Let's refocus on a real world example taken both as a snapshot and
as developed over time.
Let's use openssh-portable as a canonical example. OpenSSH is under tremendous pressure for its security. It has a number of source code sandboxes, including most of those mentioned in this survey. In general, these sandboxes will do little more than our examples—limit resources used to only communication over standard IO and to perform in-process duties (memory management, etc.). How do the lengths of source code (in lines) for each sandbox measure, with the collected references length for comparison?
This only shows an instantaneous view of the system: part of the security of a system is its maintenance over time. How difficult is it to maintain the security implementations over time? In the following chart, I continue looking at openssh-portable, but extracting its commit history (via GitHub) over time for the specific files used for sandboxing.
This plots cumulative commit counts in the GitHub repository over time. Size of commits is not regarded—only the frequency. Subsystems that require significant maintenance will grow much more quickly than those with lighter maintenance burdens.
In this section, I survey real-world sandbox users in open source systems using one or more sandbox.
This is incomplete! Help make these charts more meaningful: if you've significantly contributed to a sandbox effort, please submit an attestation by a GitHub pull request. Thank you!
For in-house
systems, I mined the
FreeBSD and
OpenBSD git
repositories (specifically usr.bin and
usr.sbin) for sandbox invocations, then looked up the
earliest entry for a contributor.
For general open source, I drew from the results of Sandboxing Adoption in Open Source Ecosystems (see the thanks section), which in turn searched third-party software repositories for seccomp (Debian and Fedora) and pledge. I only included those systems that had a specific commit and author for adding the sandbox support.
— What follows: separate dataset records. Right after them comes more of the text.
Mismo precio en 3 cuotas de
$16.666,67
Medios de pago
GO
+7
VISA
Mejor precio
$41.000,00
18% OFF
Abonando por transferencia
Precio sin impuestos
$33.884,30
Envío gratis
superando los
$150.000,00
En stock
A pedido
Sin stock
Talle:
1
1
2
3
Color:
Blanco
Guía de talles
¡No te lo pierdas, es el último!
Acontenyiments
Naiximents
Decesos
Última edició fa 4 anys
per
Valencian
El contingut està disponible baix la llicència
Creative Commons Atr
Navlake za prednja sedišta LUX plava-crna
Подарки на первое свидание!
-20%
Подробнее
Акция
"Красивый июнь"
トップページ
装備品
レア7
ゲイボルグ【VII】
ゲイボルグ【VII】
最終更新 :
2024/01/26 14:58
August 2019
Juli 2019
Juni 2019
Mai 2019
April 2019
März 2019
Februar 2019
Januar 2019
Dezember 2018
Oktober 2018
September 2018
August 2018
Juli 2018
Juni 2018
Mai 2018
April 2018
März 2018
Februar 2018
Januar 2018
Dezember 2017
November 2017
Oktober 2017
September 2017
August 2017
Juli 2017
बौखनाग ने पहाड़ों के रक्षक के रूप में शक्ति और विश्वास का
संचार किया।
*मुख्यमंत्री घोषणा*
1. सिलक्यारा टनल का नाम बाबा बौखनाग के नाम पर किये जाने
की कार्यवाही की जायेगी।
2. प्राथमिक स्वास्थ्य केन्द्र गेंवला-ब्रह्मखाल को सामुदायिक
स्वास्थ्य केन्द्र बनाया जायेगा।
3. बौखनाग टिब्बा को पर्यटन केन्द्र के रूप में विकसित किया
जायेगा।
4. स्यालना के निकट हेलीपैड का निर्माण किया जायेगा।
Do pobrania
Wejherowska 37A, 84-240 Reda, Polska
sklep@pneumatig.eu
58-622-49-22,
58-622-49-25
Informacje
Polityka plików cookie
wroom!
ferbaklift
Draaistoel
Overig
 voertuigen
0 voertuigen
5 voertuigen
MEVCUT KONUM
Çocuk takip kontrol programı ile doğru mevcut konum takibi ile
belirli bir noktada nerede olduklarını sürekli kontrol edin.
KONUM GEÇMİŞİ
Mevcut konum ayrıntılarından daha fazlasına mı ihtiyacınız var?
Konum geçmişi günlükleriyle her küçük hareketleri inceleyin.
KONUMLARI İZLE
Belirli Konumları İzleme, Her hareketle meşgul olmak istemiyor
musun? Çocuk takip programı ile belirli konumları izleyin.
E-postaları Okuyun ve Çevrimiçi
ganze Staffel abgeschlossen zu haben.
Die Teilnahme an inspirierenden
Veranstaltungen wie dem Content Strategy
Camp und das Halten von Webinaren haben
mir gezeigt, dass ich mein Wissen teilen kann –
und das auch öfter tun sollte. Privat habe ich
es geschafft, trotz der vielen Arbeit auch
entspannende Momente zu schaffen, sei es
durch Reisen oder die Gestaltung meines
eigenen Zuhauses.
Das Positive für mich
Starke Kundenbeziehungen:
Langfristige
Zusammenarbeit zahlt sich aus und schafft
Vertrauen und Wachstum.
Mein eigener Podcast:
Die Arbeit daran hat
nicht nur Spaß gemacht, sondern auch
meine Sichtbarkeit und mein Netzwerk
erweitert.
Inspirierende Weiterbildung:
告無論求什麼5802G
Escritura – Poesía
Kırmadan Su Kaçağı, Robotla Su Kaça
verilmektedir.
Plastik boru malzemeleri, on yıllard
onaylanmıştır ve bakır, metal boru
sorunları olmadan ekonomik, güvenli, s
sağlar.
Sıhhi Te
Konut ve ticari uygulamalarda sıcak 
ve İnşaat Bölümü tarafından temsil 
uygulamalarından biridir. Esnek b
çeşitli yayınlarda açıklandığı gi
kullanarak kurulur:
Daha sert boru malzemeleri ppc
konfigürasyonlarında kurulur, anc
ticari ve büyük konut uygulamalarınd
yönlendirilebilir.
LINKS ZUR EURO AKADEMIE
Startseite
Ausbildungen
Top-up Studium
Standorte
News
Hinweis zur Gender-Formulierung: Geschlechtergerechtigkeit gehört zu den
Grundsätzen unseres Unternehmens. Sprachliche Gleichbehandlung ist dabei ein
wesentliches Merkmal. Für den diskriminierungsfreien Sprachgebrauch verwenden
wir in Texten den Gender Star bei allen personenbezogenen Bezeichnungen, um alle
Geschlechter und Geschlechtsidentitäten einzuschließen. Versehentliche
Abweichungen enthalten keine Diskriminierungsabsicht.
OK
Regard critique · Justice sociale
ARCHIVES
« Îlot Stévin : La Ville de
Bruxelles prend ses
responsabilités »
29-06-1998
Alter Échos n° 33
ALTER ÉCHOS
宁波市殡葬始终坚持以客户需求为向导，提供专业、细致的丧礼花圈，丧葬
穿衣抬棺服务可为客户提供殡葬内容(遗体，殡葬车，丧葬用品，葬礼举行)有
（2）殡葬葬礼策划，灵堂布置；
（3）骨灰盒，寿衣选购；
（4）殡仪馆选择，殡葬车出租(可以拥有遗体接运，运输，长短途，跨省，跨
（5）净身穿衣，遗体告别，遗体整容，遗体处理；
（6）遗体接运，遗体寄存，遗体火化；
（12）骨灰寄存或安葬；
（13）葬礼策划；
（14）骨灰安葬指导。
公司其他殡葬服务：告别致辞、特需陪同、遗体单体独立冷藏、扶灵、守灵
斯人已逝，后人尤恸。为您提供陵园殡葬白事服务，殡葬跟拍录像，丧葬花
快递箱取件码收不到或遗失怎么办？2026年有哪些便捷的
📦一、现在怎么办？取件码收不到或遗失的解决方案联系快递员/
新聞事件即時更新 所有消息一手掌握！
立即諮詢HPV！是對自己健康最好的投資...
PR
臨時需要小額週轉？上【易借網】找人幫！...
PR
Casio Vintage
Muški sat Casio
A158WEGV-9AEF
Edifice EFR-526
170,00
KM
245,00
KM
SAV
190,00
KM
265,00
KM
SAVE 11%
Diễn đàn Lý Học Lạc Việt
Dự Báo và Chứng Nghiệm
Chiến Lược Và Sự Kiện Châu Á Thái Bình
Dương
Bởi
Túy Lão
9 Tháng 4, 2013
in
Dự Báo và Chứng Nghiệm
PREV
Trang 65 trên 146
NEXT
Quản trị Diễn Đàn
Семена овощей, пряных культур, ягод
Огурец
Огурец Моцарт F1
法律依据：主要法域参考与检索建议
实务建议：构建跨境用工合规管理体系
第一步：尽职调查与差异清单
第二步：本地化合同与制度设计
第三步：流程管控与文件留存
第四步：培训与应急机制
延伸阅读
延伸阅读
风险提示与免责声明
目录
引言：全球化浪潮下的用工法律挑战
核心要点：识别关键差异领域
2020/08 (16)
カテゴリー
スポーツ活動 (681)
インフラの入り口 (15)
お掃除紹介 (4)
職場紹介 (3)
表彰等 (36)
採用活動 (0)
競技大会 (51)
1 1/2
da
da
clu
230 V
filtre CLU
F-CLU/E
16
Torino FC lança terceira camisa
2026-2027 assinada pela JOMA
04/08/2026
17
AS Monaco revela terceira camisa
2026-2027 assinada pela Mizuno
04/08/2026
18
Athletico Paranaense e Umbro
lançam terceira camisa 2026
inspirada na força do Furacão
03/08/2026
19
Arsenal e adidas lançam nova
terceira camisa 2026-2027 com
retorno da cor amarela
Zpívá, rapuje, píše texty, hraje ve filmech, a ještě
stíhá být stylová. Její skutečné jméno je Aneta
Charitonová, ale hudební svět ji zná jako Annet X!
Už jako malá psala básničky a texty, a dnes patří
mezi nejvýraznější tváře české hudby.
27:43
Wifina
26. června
Lastly, I used GitHub search for key functions used in sandboxing, in particular for Capsicum, seatbelt, and Landlock.
It's clear that OpenBSD's pledge has been massively successful in getting traction in open source, both within OpenBSD and for third-party systems. This is likely due both to how ports are maintained by OpenBSD developers and the ease at which systems can be extended with sandbox support. The documentation and reference examples are succinct and easy to digest.
Linux's seccomp is far more complicated: it has a seven-fold increase in reference complexity, and even more for source complexity, over OpenBSD and FreeBSD. Furthermore, the maintenance burden for seccomp, as illustrated by openssh-portable, is considerable. Landlock is a simpler Linux alternative, but it's still new.
FreeBSD's Capsicum has fairly good traction within FreeBSD. Like OpenBSD, its documentation and reference examples are easy to digest.
Ominously,
Mac OS X
has deprecated its source sandbox (seatbelt
), as has
Java by discontinuing the
JSM.
I'm starting this site to gain a full picture of the sandbox
landscape in open systems. Having a list of possible combinations
of languages, operating systems, and sandbox tools is a good start.
And for that, if you have additions, please visit the
GitHub
page to add more examples.
More importantly, I want to know who is using these security systems, and where. Let's put together some numbers for how many systems in the wild really are protected, and start a conversation about why systems are more popular, and what we can do to raise the state of security on less-popular systems. You can easily add attestations to systems where you've contributed a security sandbox with a GitHub pull request.
For a scientific treatment of the subject, read Sandboxing Adoption in Open Source Ecosystems, Maysara Alhindi and Joseph Hallett, SESoS 2024. I'd like to thank the authors for making their data available for me to incorporate into the statistics.
I'd also like to thank Ed Maste (emaste), Florian Obser (fobser), and Damien Miller (djmdjm) for their input in the subject matter.